Coronary Artery Disease (CAD) is primarily caused by inflammation which is closely linked to the gut microbiota. Si-Miao-Yong-An (SMYA) decoction is a traditional Chinese herbal formula with anti-inflammatory properties that found to be effective against CAD. However, it is still unclear whether SMYA can modulate gut microbiota and whether it contributes to the improvement of CAD by reducing inflammation and regulating the gut microbiota. The identification of components in the SMYA extract was conducted using the HPLC method. A total of four groups of SD rats were orally administered with SMYA for 28 days. The levels of inflammatory biomarkers and myocardial damage biomarkers were measured through ELISA, while echocardiography was used to assess heart function. Histological alterations in the myocardial and colonic tissues were examined following H&E staining.
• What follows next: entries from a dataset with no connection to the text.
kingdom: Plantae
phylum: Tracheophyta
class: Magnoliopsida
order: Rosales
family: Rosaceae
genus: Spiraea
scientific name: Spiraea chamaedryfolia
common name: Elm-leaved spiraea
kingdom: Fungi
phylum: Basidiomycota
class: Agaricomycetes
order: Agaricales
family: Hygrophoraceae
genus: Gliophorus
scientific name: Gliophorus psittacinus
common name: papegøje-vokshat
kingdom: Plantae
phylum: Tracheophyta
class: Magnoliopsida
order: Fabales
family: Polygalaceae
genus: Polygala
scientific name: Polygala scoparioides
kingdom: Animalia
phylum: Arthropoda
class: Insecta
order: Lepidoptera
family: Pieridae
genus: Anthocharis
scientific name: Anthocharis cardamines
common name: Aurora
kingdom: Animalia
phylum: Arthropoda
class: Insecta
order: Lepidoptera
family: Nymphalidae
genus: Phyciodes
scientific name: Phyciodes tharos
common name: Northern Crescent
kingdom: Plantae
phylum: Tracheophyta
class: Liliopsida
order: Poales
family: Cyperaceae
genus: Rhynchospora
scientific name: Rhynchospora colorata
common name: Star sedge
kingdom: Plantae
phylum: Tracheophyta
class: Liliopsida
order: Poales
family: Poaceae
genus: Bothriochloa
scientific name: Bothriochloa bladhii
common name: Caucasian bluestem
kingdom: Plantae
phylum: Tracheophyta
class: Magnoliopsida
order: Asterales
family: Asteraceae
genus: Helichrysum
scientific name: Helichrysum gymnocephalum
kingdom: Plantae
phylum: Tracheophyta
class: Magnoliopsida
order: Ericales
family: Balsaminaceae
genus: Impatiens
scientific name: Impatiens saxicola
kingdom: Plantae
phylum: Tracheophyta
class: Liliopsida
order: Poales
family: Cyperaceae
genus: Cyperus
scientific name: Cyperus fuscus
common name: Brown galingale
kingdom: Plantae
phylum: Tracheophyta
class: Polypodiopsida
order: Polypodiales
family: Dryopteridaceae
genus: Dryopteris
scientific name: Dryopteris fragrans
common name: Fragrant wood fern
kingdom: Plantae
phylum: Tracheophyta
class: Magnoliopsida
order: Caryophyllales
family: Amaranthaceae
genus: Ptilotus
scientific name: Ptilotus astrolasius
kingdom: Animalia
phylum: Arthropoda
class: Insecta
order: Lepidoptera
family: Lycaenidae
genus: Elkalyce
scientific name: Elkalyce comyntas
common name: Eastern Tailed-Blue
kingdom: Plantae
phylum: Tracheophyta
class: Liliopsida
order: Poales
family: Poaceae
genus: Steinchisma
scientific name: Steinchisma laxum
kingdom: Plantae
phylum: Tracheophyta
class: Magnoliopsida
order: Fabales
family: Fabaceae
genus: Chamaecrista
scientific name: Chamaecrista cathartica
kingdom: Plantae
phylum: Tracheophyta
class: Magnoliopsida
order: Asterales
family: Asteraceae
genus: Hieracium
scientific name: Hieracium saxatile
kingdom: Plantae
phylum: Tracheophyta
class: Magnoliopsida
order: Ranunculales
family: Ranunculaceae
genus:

Western blotting was performed to evaluate protein expression, whereas alterations in gut microbiota were determined by 16 s rDNA sequencing. SMYA was found to enhance cardiac function and decrease the expression of serum CK-MB and LDH. SMYA was also observed to inhibit the TLR4/NF-κB signaling pathway by downregulating the protein expression of myocardial TLR4, MyD88, and p-P65, leading to a reduction in serum pro-inflammatory factors. SMYA modified the composition of gut microbiota by decreasing the Firmicutes/Bacteroidetes ratio, modulating Prevotellaceae_Ga6A1 and Prevotellaceae_NK3B3 linked to the LPS/TLR4/NF-κB pathway, and increasing beneficial microbiota such as Bacteroidetes, Alloprevotella, and other bacterial species. Moreover, SMYA was found to safeguard the intestinal mucosal and villi structures, elevate the expression of tight junction protein (ZO-1, occludin), and reduce intestinal permeability and inflammation. The results indicate that SMYA has the potential to modulate the gut microbiota and protect the intestinal barrier, thereby reducing the translocation of LPS into circulation. SMYA was also found to inhibit the LPS-induced TLR4/NF-κB signaling pathway, leading to a decrease in the release of inflammatory factors, which ultimately mitigated myocardial injury. Hence, SMYA holds promise as a therapeutic agent for the management of CAD.